Extra resistant to low temperatures, tolerant to drought and containing up to 21% protein, this alfalfa will yield 18-20 t of hay when you scythe it 4-5 times per year. Sow it at a depth of 2 cm and supply with 190 kg/ha of phosphorus fertilizers, enough for the alfalfa’s full lifespan. 2-3 days after you mow the 70-80 cm high plants, they’ll start growing again.

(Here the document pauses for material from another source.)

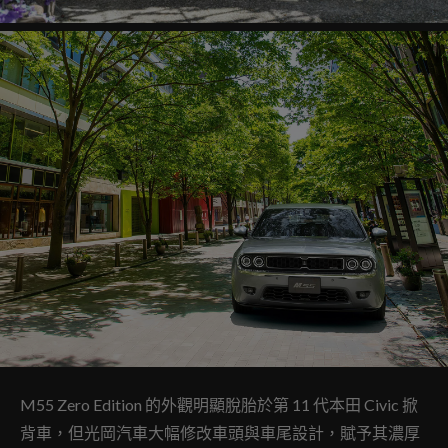
M55 Zero Edition 的外觀明顯脫胎於第 11 代本田 Civic 掀
背車，但光岡汽車大幅修改車頭與車尾設計，賦予其濃厚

Give them nitrogen fertilizers, to promote nitrogen fixation and improve the next swath.
In well broken-up and granular soil, sow red clover alone in the first half of September, manually or by machine, at 12-14 cm spacing, and then do harrowing and rolling. Fertilize it with around 50 kg/ha of nitrogen, 150 kg/ha phosphorus, and 200 kg/ha potassium, then scythe when the plants reach 50 cm. You can sow it in areas where alfalfa doesn’t grow, and with lower pH, and keep in mind that it’ll last you 2-3 years. After red clover is finished, sow field crops that will use nutrients left in the soil by the clover.